Musik fördert soziale Projekte: Hand in Hand erreicht man einfach mehr

Musik fördert soziale Projekte : Hand in Hand erreicht man einfach mehr

Die besten Feten sind die, bei denen gute Laune und eine familiäre Atmosphäre das Event zu einem besonderen Erlebnis machen. Wenn damit gleichzeitig auch noch soziale Projekte in ihrer täglichen Arbeit unterstützt werden, kann man nur von einer Win-win-Situation sprechen. So geschehen beim zweiten „Hand in Hand – Festival“ unter dem Motto „Musik tut Gut(es)“ im Franz.

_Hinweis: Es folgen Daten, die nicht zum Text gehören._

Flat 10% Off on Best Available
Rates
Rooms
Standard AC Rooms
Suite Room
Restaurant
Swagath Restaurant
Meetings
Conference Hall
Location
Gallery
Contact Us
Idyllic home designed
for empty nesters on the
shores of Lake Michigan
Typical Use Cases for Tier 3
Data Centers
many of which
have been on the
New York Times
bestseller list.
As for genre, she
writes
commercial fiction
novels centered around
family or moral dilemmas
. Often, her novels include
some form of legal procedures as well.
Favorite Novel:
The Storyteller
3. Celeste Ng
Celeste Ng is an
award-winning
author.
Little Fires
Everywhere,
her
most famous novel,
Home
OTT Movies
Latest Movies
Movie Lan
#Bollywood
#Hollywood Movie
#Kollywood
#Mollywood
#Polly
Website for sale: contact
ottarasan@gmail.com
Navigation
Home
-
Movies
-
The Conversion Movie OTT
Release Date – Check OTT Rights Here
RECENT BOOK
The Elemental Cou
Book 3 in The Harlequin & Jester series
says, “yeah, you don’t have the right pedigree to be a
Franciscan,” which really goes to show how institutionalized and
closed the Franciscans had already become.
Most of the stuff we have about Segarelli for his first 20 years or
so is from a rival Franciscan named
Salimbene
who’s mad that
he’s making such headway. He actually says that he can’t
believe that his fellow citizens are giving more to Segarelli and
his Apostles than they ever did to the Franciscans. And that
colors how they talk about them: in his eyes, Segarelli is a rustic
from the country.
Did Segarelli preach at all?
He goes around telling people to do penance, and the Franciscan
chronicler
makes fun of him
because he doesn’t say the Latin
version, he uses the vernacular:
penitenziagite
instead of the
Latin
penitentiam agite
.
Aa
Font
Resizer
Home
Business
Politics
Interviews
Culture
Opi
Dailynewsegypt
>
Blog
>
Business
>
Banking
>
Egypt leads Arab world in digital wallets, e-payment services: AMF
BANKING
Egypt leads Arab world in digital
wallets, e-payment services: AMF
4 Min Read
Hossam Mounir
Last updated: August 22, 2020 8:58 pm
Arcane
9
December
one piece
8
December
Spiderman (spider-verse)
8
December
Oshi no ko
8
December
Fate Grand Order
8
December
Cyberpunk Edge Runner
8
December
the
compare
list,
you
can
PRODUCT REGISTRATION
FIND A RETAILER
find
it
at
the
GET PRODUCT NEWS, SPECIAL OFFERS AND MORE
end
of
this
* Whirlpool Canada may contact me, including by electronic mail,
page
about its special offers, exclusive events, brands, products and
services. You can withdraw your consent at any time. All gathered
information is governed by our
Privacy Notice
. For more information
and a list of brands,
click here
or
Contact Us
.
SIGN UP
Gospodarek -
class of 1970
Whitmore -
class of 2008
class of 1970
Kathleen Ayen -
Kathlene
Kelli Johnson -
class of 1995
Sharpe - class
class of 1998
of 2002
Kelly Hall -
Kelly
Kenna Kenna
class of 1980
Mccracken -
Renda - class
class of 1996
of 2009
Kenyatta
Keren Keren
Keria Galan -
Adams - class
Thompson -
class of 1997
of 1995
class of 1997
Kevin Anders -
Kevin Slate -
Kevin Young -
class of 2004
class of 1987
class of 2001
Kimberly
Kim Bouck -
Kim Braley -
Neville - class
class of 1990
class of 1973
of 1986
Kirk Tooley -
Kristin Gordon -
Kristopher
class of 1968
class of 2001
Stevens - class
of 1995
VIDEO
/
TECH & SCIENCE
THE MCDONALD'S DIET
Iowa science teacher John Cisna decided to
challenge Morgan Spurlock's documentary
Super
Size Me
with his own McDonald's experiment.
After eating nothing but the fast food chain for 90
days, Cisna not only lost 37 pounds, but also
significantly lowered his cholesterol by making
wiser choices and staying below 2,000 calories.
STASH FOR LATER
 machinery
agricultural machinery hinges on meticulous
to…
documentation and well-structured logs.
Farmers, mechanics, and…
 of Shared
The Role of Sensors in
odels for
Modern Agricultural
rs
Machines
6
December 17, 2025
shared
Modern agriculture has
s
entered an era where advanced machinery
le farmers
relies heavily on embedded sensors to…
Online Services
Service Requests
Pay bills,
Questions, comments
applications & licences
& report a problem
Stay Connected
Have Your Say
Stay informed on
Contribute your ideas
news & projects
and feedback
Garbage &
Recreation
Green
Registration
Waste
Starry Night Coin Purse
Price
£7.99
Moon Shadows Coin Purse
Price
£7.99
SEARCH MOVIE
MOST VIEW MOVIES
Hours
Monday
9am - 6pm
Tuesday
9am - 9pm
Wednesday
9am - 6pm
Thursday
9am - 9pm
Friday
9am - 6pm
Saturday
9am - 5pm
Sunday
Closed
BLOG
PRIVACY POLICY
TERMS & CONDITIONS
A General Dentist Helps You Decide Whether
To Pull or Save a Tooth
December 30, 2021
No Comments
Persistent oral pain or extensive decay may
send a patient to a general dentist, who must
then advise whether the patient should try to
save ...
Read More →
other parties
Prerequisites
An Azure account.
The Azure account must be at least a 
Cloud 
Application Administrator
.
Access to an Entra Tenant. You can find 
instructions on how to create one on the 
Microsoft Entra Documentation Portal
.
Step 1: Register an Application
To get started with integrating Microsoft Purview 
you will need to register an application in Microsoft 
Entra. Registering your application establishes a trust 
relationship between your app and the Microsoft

Für Initiator Markus Jussen war die Veranstaltung schon vor dem offiziellen Beginn ein voller Erfolg. „Wir sind komplett ausverkauft, und die Stimmung ist einfach grandios. Es ist ein super Team, alle arbeiten hier wirklich Hand in Hand zusammen, und die familiäre Atmosphäre rundet das Ganze ab“, sagte er etwas außer Puste. Denn Jussen sprach an diesem Abend mit vielen Gästen und Förderern der Initiative, die dieses Jahr ihr zehnjähriges Jubiläum feiert.

Längst hat sich herumgesprochen, dass sowohl beim Festival als auch bei der traditionellen Wohltätigkeitsveranstaltung im Dezember der gute Zweck zwar im Vordergrund steht, er aber immer wieder aufs Neue mit jeder Menge Spaß verknüpft wird.

Den Auftakt beim diesjährigen Festival machte Hessam Rassouli. Der Liedermacher, Dichter und Musiker nahm das Publikum mit auf eine musisch-poetische Reise, bevor die Akustik-Rockband „Solo“ zum Mittanzen animierte. „The Tideline“ gab Alternative Rock zum Besten und sorgte damit ebenfalls für ordentlich Stimmung. Abgerundet wurde der Abend von „Lagerfeuer Trio“, das erstmals eigene Songs präsentierte.

Alle Künstler traten aus voller Überzeugung für die gute Sache auf und verzichteten auf ihre Gage. Die Einnahmen des Abends kommen der Caritas, dem Kinderschutzzentrum Aachen, Misereor sowie der Suchthilfe „Querbeet“ zugute. Misereor investiert das Geld in den Ausbau einer Dorfschule in Madagaskar, der Kinderschutzbund unterstützt das Projekt „Junge Mütter“ und bei der Caritas fließt das Geld in den ambulanten Palliativpflegedienst zu Hause.

„Ich habe das Festival auch letztes Jahr besucht und mag den Hintergrund der Aktion. Ich tue etwas Gutes und habe dabei richtig viel Spaß und kann tolle Musiker live auf der Bühne erleben“, sagte Besucherin Vivian Mager.

Während beim letzten Festival gut 2500 Euro zusammen kamen, waren es am Ende des diesjährigen Festivalabends über 4000 Euro. Eine Zahl, die deutlich machte, dass das Motto der Initiative und des Festivals nicht nur in der Theorie funktioniert, sondern auch in der Praxis. Denn Hand in Hand erreicht man einfach mehr.